I heard the story of "T'was the Night of Drinking," and frankly, I couldn't stop laughing. I'll have to see if I can get one of my friends to write me up a synopsis of what happened, and let me omit the names, because I don't know that they want to be associated with the likes of me. (Just kidding, girls!) Apparently, I was so entertaining that they actually took pictures. &=) One asked the other, "do you think this is mean, taking pictures?" The other responds, "Probably. But she would have wanted it this way." In the ones where I'm passed out, looking like a dead body on the side of the road, they actually got down in the pictures with me. And, I have to say, I would never have gone drinking with people who didn't totally love me enough to take care of me, purple panties, vomit-covered clothes and all. One of the girls said she hadn't had that much fun or laughed that hard in a long time - hey, you know me - always willing to entertain! &=)

Anyway, I think while we were sitting outside my house talking, and I was milling around on the porch, contemplating my next place for public urination, I must have fallen off and broken my toe. Because I woke up the next day, and my toe was black and blue and hurting like crazy. I puked and dry heaved to the point that I busted a HUGE vessel in my right eye, so that's gotten me LOADS of phone numbers.......to AA.
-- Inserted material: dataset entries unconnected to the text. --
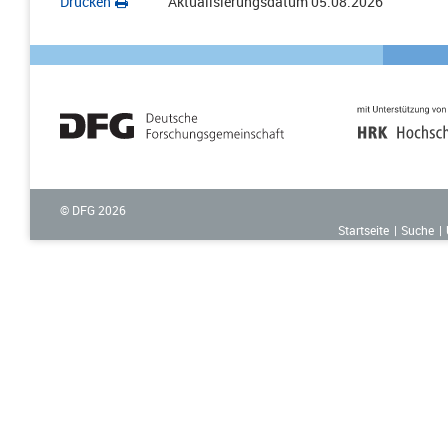
Drucken
Aktualisierungsdatum
05.08.2026
© DFG
2026
Startseite
Suche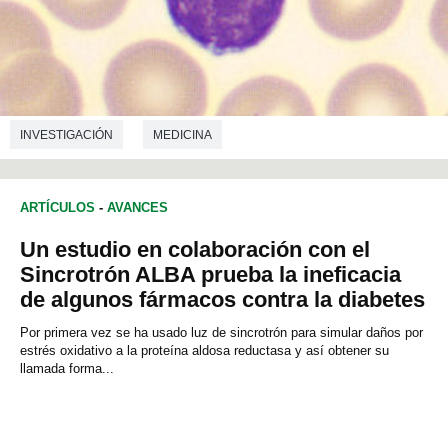
INVESTIGACIÓN
MEDICINA
ARTÍCULOS
-
AVANCES
Un estudio en colaboración con el
Sincrotrón ALBA prueba la ineficacia
de algunos fármacos contra la diabetes
Por primera vez se ha usado luz de sincrotrón para simular daños por
estrés oxidativo a la proteína aldosa reductasa y así obtener su
llamada forma...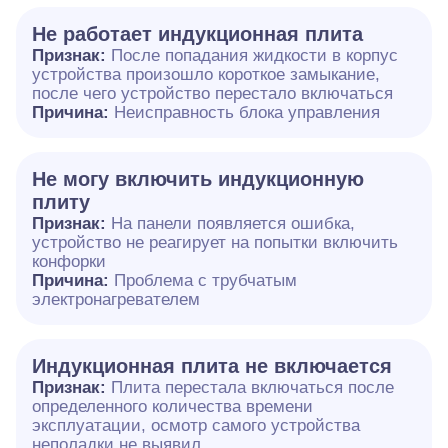
Не работает индукционная плита
Признак:
После попадания жидкости в корпус
устройства произошло короткое замыкание,
после чего устройство перестало включаться
Причина:
Неисправность блока управления
Не могу включить индукционную
плиту
Признак:
На панели появляется ошибка,
устройство не реагирует на попытки включить
конфорки
Причина:
Проблема с трубчатым
электронагревателем
Индукционная плита не включается
Признак:
Плита перестала включаться после
определенного количества времени
эксплуатации, осмотр самого устройства
неполадки не выявил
Ok, and just to let EVERYONE know, I've officially and legally gone back to my maiden name, which is "Braxton," for those of you who didn't know me pre-Harper. Mentally, it's been a good deal harder than I had originally thought it would be, giving up the "Harper" name. But coupled with the birthday thing, I think it's just a recipe for disaster, of which I have so many, I'm publishing a book! &=)
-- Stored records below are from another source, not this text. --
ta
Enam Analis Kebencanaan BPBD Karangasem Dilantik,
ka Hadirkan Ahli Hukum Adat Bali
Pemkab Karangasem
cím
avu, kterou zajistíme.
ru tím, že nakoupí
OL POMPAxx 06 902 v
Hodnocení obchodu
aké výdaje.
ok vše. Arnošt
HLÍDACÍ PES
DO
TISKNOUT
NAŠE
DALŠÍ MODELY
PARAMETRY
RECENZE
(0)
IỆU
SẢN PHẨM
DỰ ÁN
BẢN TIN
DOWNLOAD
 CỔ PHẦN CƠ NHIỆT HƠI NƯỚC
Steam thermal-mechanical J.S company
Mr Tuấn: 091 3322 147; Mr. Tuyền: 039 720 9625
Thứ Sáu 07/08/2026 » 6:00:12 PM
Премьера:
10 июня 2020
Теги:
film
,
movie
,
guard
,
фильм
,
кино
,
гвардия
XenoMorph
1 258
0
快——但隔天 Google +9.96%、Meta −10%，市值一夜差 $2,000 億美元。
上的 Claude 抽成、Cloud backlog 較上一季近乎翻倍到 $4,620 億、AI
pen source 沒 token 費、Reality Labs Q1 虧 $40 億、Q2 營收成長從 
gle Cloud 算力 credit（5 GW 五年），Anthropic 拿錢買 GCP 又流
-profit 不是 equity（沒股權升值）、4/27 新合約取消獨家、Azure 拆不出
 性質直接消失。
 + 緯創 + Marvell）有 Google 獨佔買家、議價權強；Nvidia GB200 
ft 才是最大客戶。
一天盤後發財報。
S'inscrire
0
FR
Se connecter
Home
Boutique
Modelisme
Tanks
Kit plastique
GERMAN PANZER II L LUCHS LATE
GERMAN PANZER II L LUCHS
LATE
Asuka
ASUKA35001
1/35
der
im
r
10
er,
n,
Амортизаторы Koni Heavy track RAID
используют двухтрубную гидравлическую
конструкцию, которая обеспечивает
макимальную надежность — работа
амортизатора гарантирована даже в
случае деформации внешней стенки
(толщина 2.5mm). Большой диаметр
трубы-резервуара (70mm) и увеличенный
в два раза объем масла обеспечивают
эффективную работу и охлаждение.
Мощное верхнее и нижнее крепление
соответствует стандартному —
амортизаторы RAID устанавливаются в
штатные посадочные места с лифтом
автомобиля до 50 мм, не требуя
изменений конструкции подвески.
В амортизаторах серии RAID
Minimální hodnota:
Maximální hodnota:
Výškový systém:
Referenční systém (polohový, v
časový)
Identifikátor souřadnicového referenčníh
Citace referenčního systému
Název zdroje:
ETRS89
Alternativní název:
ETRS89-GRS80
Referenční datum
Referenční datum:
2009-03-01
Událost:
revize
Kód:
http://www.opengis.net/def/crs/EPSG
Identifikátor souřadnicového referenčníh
I've had this thing with change, since my mom died, where I just think that as long as things are constantly changing (usually by my hand), I won't get settled into any one thing and get comfortable, so that when it's taken away from me, I won't be able to deal. I think that's part of the reason I keep moving so much. I was doing it with jobs, too, but I kinda like this job. And, until I do get things sorted out (YES, I still want to join the Peace Corps), I would like to stay here, as long as they don't change the locks on me. I'm afraid I wouldn't know how to stop working here if they DID fire me. I'd be like Milton from Office Space - got fired and hasn't been paid in 3 months, but still showing up for work. All for the love of a stapler. Or in my case, a C-arm, of which cannot be purchased at the Office Depot.

So, I'm Jennifer Marie Braxton, once again.

I loathe being single.

But I refuse to shack up with a loser. Well, anyone who's more a loser than me.
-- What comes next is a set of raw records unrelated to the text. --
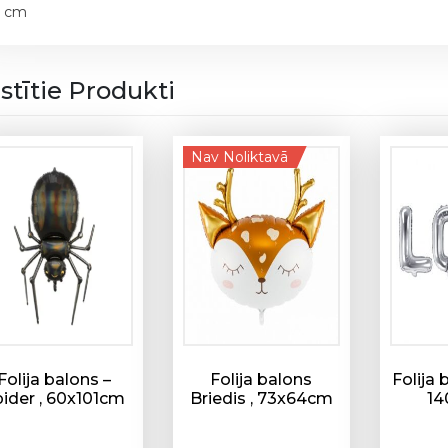
s
 cm
,
c
i
istītie Produkti
p
a
r
Nav Noliktavā
s
8
,
8
4
c
m
,
s
Folija balons –
Folija balons
Folija 
t
pider , 60x101cm
Briedis , 73x64cm
14
ā
v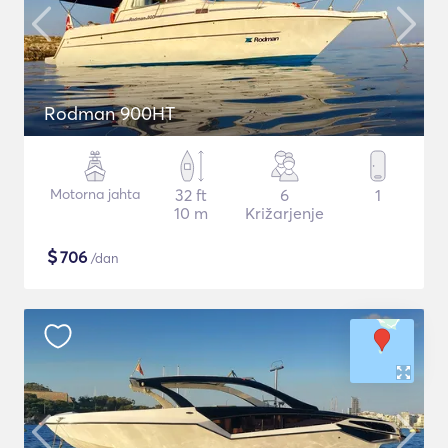
Rodman 900HT
Motorna jahta
32 ft
6
1
10 m
Križarjenje
$
706
/dan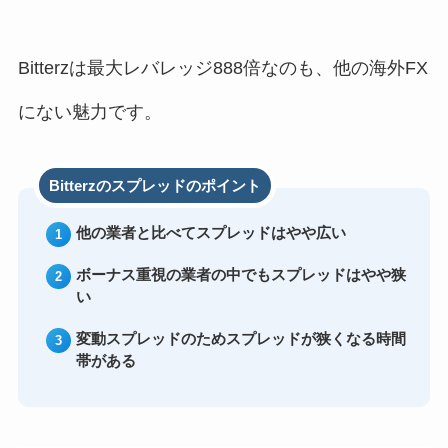
Bitterzは最大レバレッジ888倍なのも、他の海外FX
にない魅力です。
Bitterzのスプレッドのポイント
他の業者と比べてスプレッドはやや広い
ボーナス重視の業者の中でもスプレッドはやや狭
い
変動スプレッドのためスプレッドが狭くなる時間
帯がある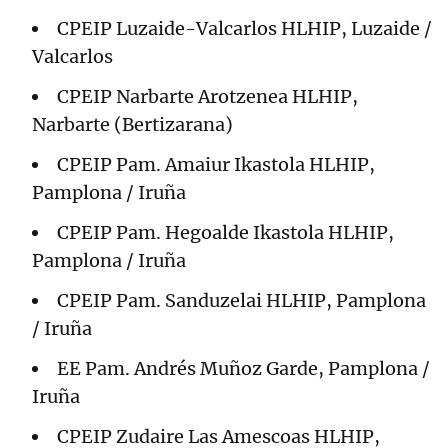
CPEIP Luzaide-Valcarlos HLHIP, Luzaide /
Valcarlos
CPEIP Narbarte Arotzenea HLHIP,
Narbarte (Bertizarana)
CPEIP Pam. Amaiur Ikastola HLHIP,
Pamplona / Iruña
CPEIP Pam. Hegoalde Ikastola HLHIP,
Pamplona / Iruña
CPEIP Pam. Sanduzelai HLHIP, Pamplona
/ Iruña
EE Pam. Andrés Muñoz Garde, Pamplona /
Iruña
CPEIP Zudaire Las Amescoas HLHIP,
Hey, I'm not a complete and TOTAL loser - I have now begun to recycle! More on that later, though.

Right now, this loser is going to find a trash can into which I can dump my mountain of gross, snotty tissues. If the whole, entire hospital isn't infected with this whatever I have, I'm going to be really surprised. I've tried to keep my mouth covered, keep my germs to myself, and wash my hands until they're bleeding, but you know how it is. I'm just about ready to snort a bottle of bleach to see if that will get rid of it. The common cold - the weenie of diseases.